# What you need to do:
1 – Translate this sentence from the forum thread about London's warm April day into Spanish: "However, despite the glaciers' shrinking, average global temperatures did not rise significantly until the end of the century."
2 – Resume the forum thread about London's warm April day after its last sentence, adding a few sentences in the same vein.

# Excerpt to read:
London has Warmest April day in nearly 70 years, as Enormous Heat Dome Consumes Europe

First of you are replying to your own post. Secondly, are you really incapable of finding anything for yourself?

Tell you what ding, you look up references for everything that everyone else here posts, and they'll look up stuff for you.

I did a search. And as I noted above, I didn't find what you claimed I should to have found.
 
Tell you what ding, you look up references for everything that everyone else here posts, and they'll look up stuff for you.

I did a search. And as I noted above, I didn't find what you claimed I should to have found.
Try "did soot end the mini ice age"
 
No thanks. Feel free, however, to post whatever YOU can find that you think supports YOUR contention.
 
No thanks. Feel free, however, to post whatever YOU can find that you think supports YOUR contention.
I already did, dummy.


"...climate scientists consider the Little Ice Age to have ended soon after 1850. However, despite the glaciers' shrinking, average global temperatures did not rise significantly until the end of the century. In fact, Alpine climate records — among the most abundant and reliable in the world — suggest that glaciers should have continued to grow for more than a half century, until around 1910..."

# Raw data:
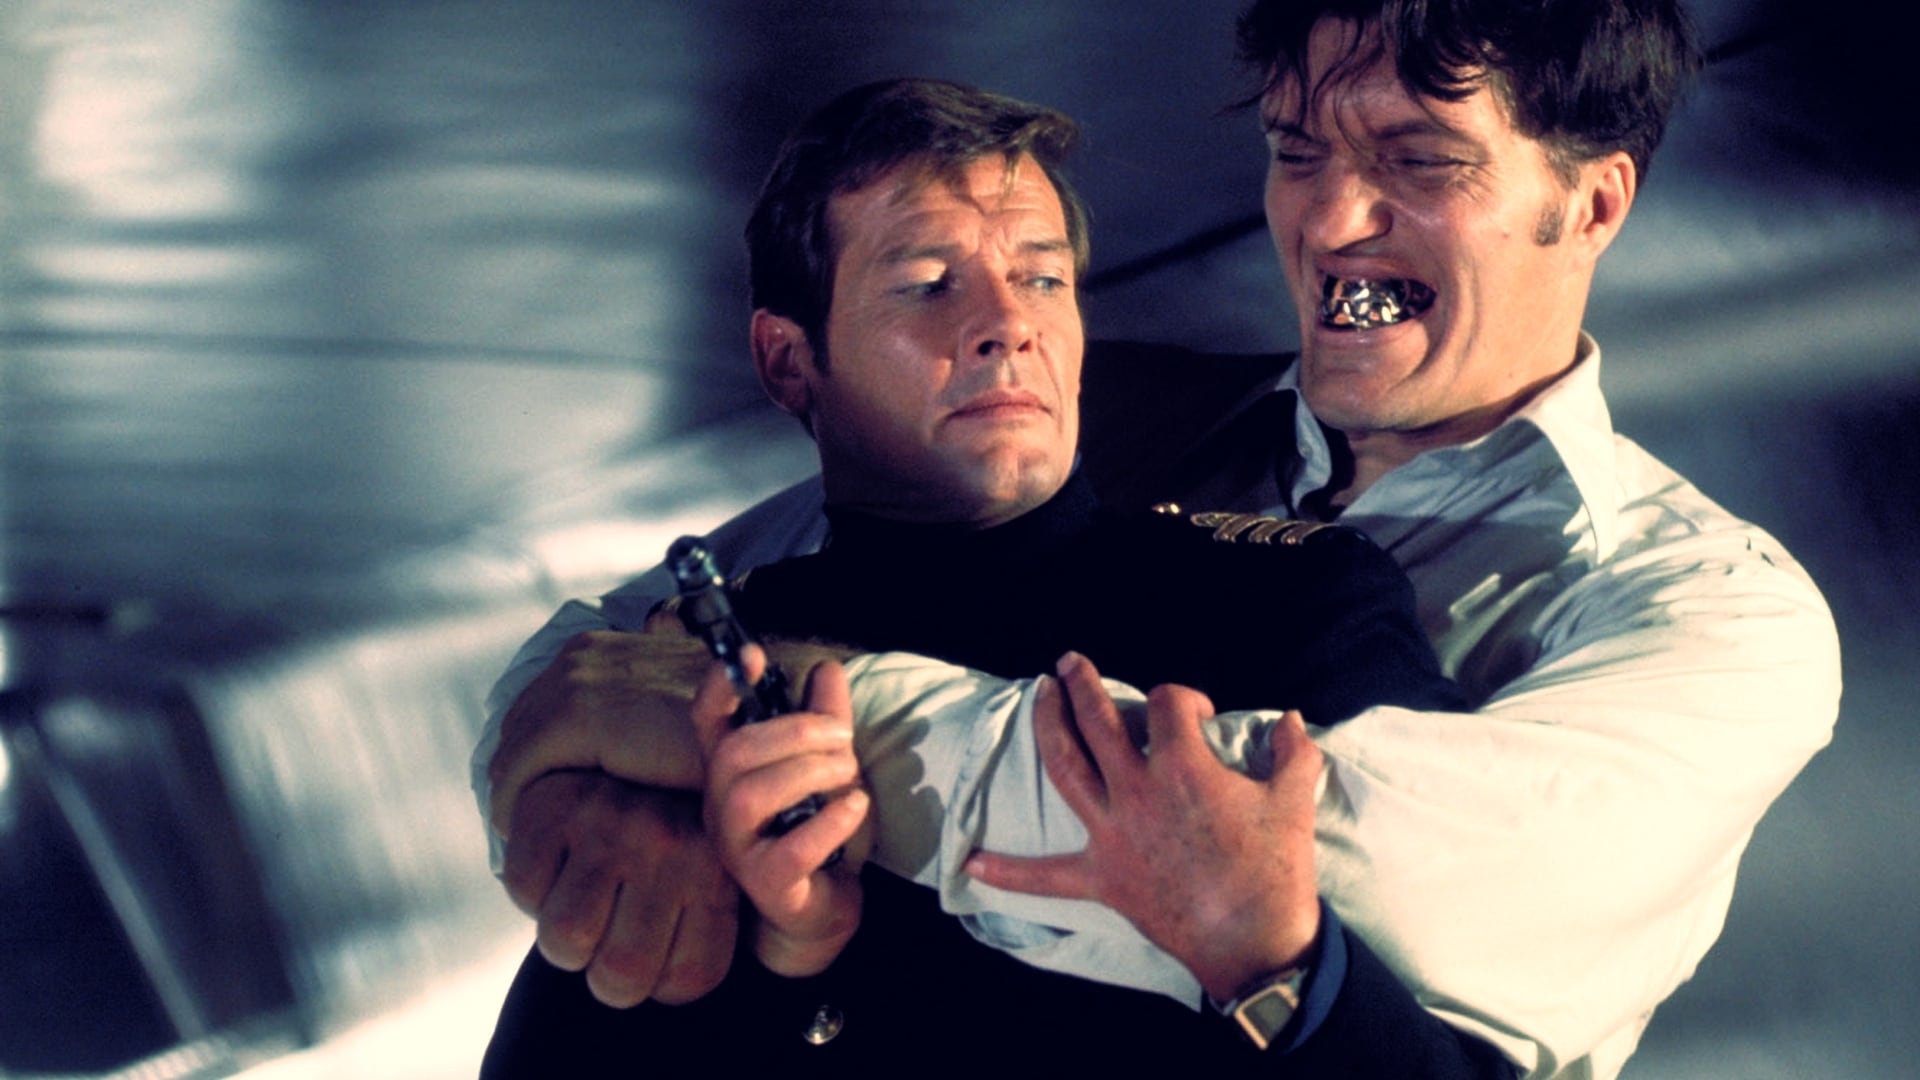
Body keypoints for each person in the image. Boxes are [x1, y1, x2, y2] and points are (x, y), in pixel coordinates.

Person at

# Responses in order:
1 – Sin embargo, a pesar del retroceso de los glaciares, las temperaturas medias globales no aumentaron de manera significativa hasta finales del siglo.

2 –
"...Because darker surfaces absorb more heat, if enough soot deposits onto snow and ice it can accelerate melting. Historical records suggest that by the mid-nineteenth century, the air in some Alpine valleys was thick with pollution. “Housewives in Innsbruck refrained from drying laundry outdoors,” says Kaser.

Scientists had thought it unlikely that sufficient soot had been carried high enough to affect glacier melting, but it seems they were mistaken. When Kaser's team looked at ice cores previously drilled at two high-elevation sites in the western Alps — the Colle Gnifetti glacier saddle (elevation 4,455 meters) on Monte Rosa near the Swiss–Italian border and the Fiescherhorn Glacier (3,900 meters) in the Bernese Alps — they found that at around 1860, layers of glacial ice started to contain surprisingly large amounts of soot..."

"...It appears that in central Europe soot prematurely stopped the Little Ice Age.”

Only after around 1970, when air quality began to improve, did accelerated climate warming become the dominant driver of glacier retreat in the Alps, Kaser says..."
 
Very good. Now that wasn't so hard, was it. And, of course, if Alpine soot stopped the LIA, the LIA wan't global, was it.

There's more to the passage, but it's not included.